Vier Milliarden Jahre
aber sind auch für Astronomen eine sehr lange Zeit - immerhin fast die Hälfte
der Lebensdauer unserer Sonne. Andere Planeten, die um massereicherer Sonnen
kreisen, könnte daher Pech haben: Diese Sonnen entwickeln sich deutlich
schneller, so dass sich in den Atmosphären eventuell nicht ausreichend
Sauerstoff bilden kann. "Das ist ein sehr wichtiger begrenzender Faktor für die
Entstehung von Leben auf Planeten, auf denen grundsätzlich Leben möglich sein
sollte," so Catling.
Die Forscher haben sich für diese Untersuchung die Grundlagen des Stoffwechsels
von Organismen auf der Erde angesehen: Dabei stellten sie fest, dass die
Gewinnung von Energie aus Sauerstoff am effektivsten ist. Nur für das Element
Fluor waren die Werte besser, Chlor war etwa gleichwertig. Allerdings kommen
Fluor und Chlor im Weltall deutlich seltener vor als Sauerstoff und können sich,
weil sie sehr schnell mit anderen Stoffen reagieren, in einer Atmosphäre nicht
ansammeln. Sauerstoff-basiertes Leben kann, so die Berechnungen der Forscher,
aus einer bestimmten Menge Nahrung rund zehnmal mehr Energie gewinnen, als
Leben, das ohne Sauerstoff auskommt.
Als weiteren Beleg für seine These weist Catling zudem darauf hin, dass sich
größere Lebensformen auf der Erde offenbar parallel zum steigenden
Sauerstoff-Gehalt der Atmosphäre entwickelt haben. Entscheidend dafür, ob sich
auf einem fernen im Prinzip lebensfreundlichen Planeten also tatsächlich Leben
entwickeln kann, ist somit die Frage, wie schnell sich in der Atmosphäre eine
bestimmte Menge an Sauerstoff anreichert.
Ist es deswegen aber unwahrscheinlich,
Planeten mit komplexerem Leben zu finden?
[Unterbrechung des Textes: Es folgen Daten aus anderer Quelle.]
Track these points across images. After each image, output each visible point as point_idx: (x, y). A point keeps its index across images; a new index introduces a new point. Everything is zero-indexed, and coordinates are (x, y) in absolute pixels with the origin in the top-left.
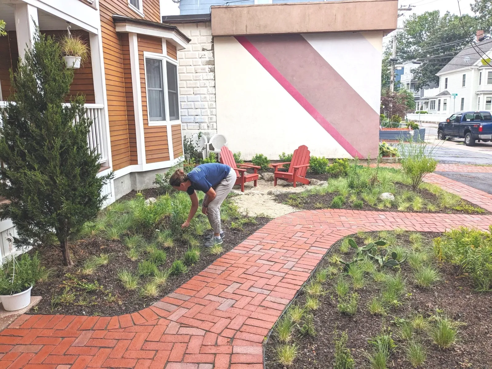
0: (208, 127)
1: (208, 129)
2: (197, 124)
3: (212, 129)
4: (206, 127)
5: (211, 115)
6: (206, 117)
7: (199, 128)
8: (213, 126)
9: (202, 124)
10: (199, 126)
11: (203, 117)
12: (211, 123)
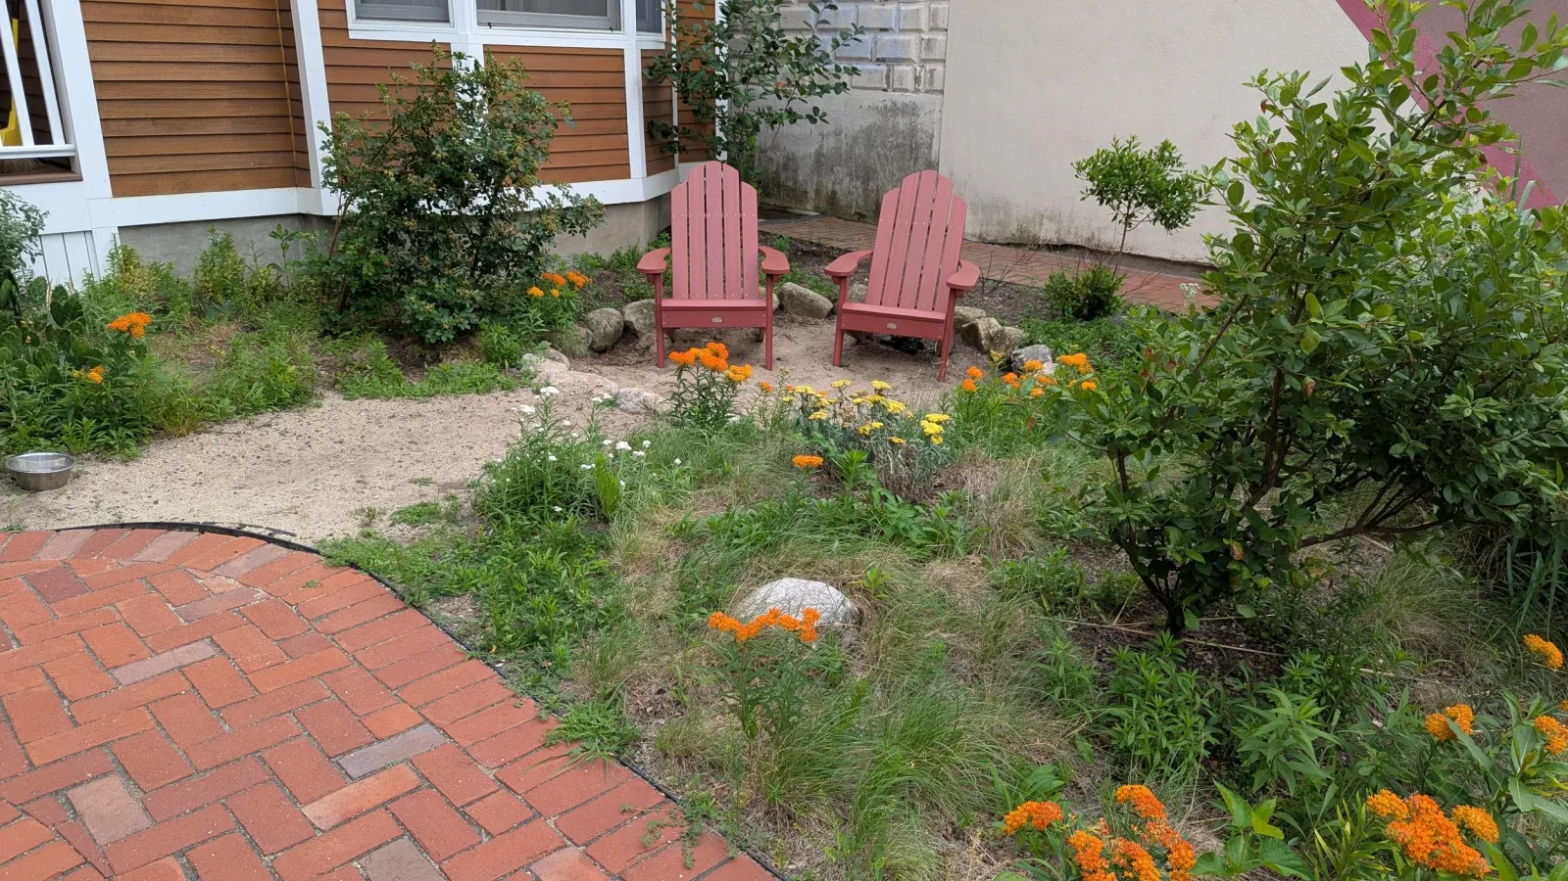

Nicht unbedingt: Vielleicht, so
spekulieren die Forscher, gibt es Planeten, auf denen es Bedingungen gibt, unter
denen die Anreicherung von Sauerstoff in der Atmosphäre noch schneller
stattfinden kann als auf der Erde. Auch ein etwas massereicherer Zentralstern
mit einer kürzeren Lebensdauer als die Sonne, wäre dann kein Problem.
Und noch etwas spricht für die besondere Rolle von Sauerstoff: Es ist eine
Komponente von flüssigem Wasser, was für Entwicklung von Leben wie wir es
kennen, absolut notwendig ist. Extrasolare Planeten mit großen Ozeanen, in denen
es einfache Lebensformen gibt, sollten also deutlich eher das Potential haben,
eine sauerstoffreiche Atmosphäre zu entwickeln, in der sich dann irgendwann
einmal komplexere Lebensformen wie Tiere bilden können.